## APPLY WHAT YOU READ:
**1)** According to the article below on women and promotion, what three differences between men and women do the two summarized papers address?
**2)** Using the article below on women and promotion, explain why women are more likely than men to derail in their careers.
**3)** Answer the following from the article below on women and promotion.
(a) In a perfect world, what would drive decisions about promotions?
(b) How many leaders do the two summarized papers involve?
(c) How do women, as a whole, perform at core job tasks and on leadership skills compared with men?

## EXTRACT:
Even with good performance, women struggle to get promoted and risk derailment
In a perfect world, performance and potential would drive decisions about promotions. The best candidate would get the job.
Reality shows that for women barriers persist at work regardless of strong performance. Women struggle to get promotions and face harsher consequences for mistakes.
Research shows barriers at work
The gender bias stubbornly continues. Women must work harder under more risk to accomplish as much as a similarly skilled man.
The studies covered in this article agree that women, as a whole, perform equal or better at core job tasks and on leadership skills than men.
Regardless of strong performance, women struggle to get promoted. Men also receive more tolerance for mistakes which leads to a higher likelihood of women derailing in their careers.
Two papers regarding gender and barriers at work
These disturbing patterns appear in many research studies.
This article summarizes results from two papers involving thousands of leaders that address differences in performance, career derailment and leadership behaviors between men and women.

## EXERCISE DATA:
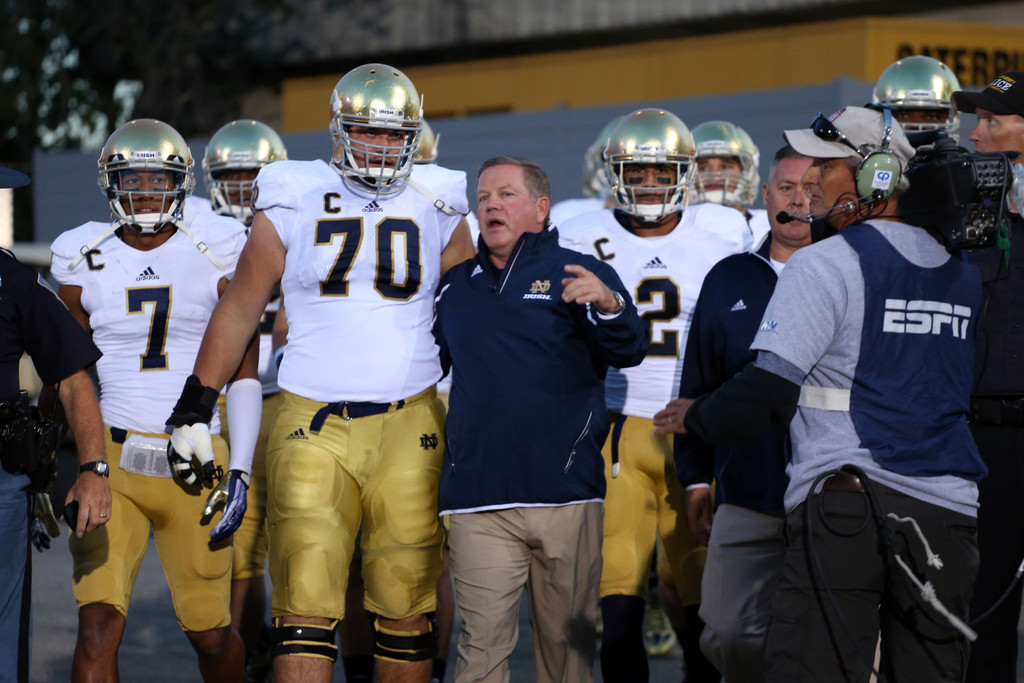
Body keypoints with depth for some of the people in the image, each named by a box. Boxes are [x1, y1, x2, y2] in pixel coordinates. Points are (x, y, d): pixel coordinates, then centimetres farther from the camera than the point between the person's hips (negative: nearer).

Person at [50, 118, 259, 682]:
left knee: (209, 631, 7)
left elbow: (244, 368, 2)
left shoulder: (217, 252, 1)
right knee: (99, 624, -14)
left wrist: (240, 470, -5)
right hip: (110, 459, 1)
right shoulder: (85, 259, 5)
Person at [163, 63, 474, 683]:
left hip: (410, 428, 1)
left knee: (405, 602, 4)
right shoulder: (293, 206, 4)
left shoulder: (438, 212, 8)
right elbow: (240, 308, 11)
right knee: (306, 603, -9)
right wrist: (197, 404, 11)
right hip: (314, 427, -1)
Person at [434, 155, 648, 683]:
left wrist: (608, 305, -31)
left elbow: (628, 351, -11)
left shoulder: (578, 274, 4)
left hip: (565, 494, -2)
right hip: (480, 501, 2)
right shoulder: (457, 287, 17)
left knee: (568, 640, 6)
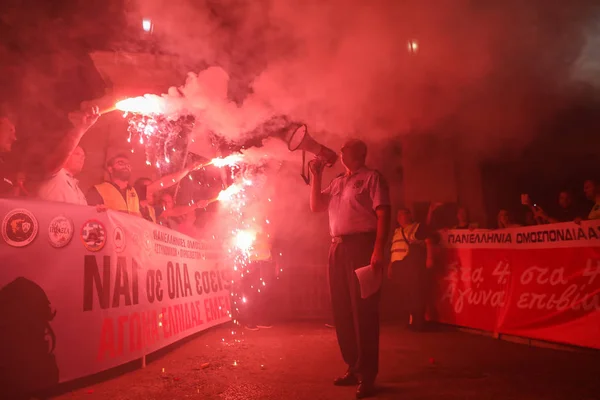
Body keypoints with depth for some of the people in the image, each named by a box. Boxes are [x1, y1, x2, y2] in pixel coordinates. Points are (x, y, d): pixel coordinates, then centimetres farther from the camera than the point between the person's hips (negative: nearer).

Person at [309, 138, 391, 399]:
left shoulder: (371, 178, 0)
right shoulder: (336, 182, 21)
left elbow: (383, 213, -9)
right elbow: (316, 206, 20)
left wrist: (378, 250, -21)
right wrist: (316, 176, 10)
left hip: (361, 244, -7)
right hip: (337, 247, 7)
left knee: (362, 308, -5)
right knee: (342, 308, 9)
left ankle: (367, 374, 3)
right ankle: (353, 367, 22)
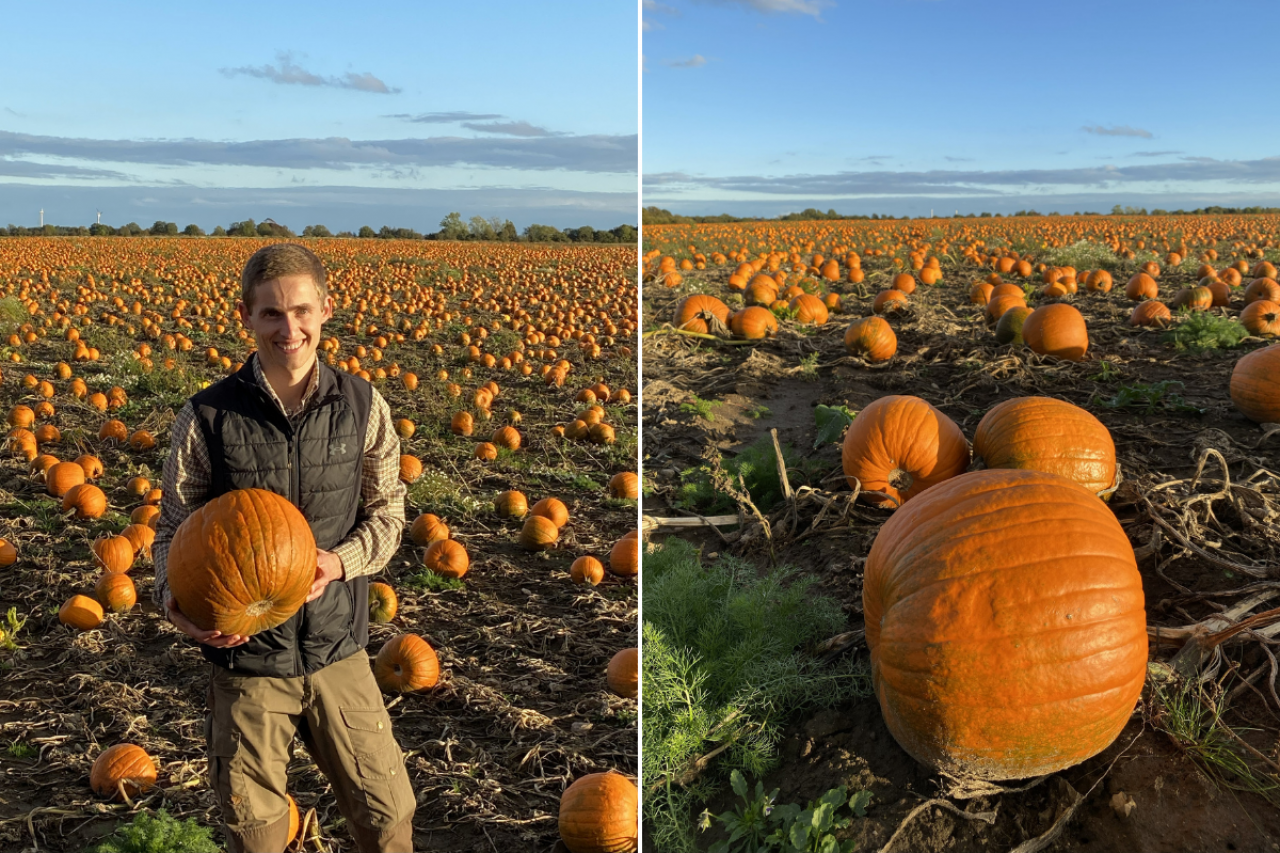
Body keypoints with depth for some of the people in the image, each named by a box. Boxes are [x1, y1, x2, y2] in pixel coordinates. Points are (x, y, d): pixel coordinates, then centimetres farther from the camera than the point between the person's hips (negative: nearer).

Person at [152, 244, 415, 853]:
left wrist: (341, 561, -17)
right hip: (245, 657, -1)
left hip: (339, 650, 1)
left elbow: (387, 513, 2)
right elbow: (173, 530, 0)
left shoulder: (362, 407, -6)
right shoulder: (208, 418, -10)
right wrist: (173, 600, -20)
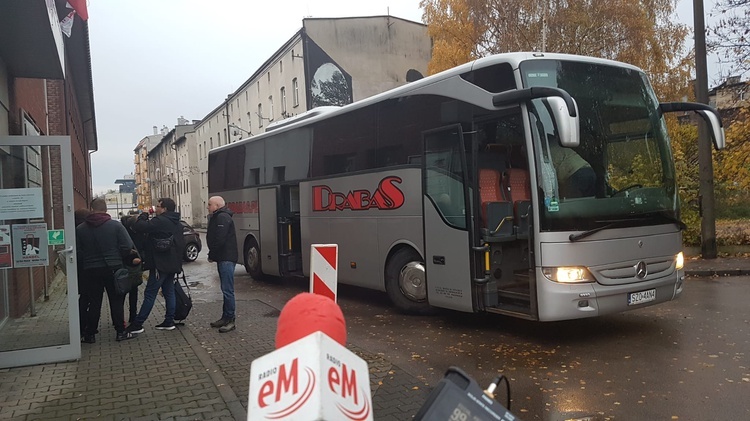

## RESPONSES TO THE EXERCISE:
**1)**
1. Differences in performance
2. Differences in career derailment
3. Differences in leadership behaviors

**2)** Men receive more tolerance for mistakes than women do. This leads to a higher likelihood of women derailing in their careers.

**3)**
(a) Performance and potential.
(b) Thousands of leaders.
(c) Equal to or better than men.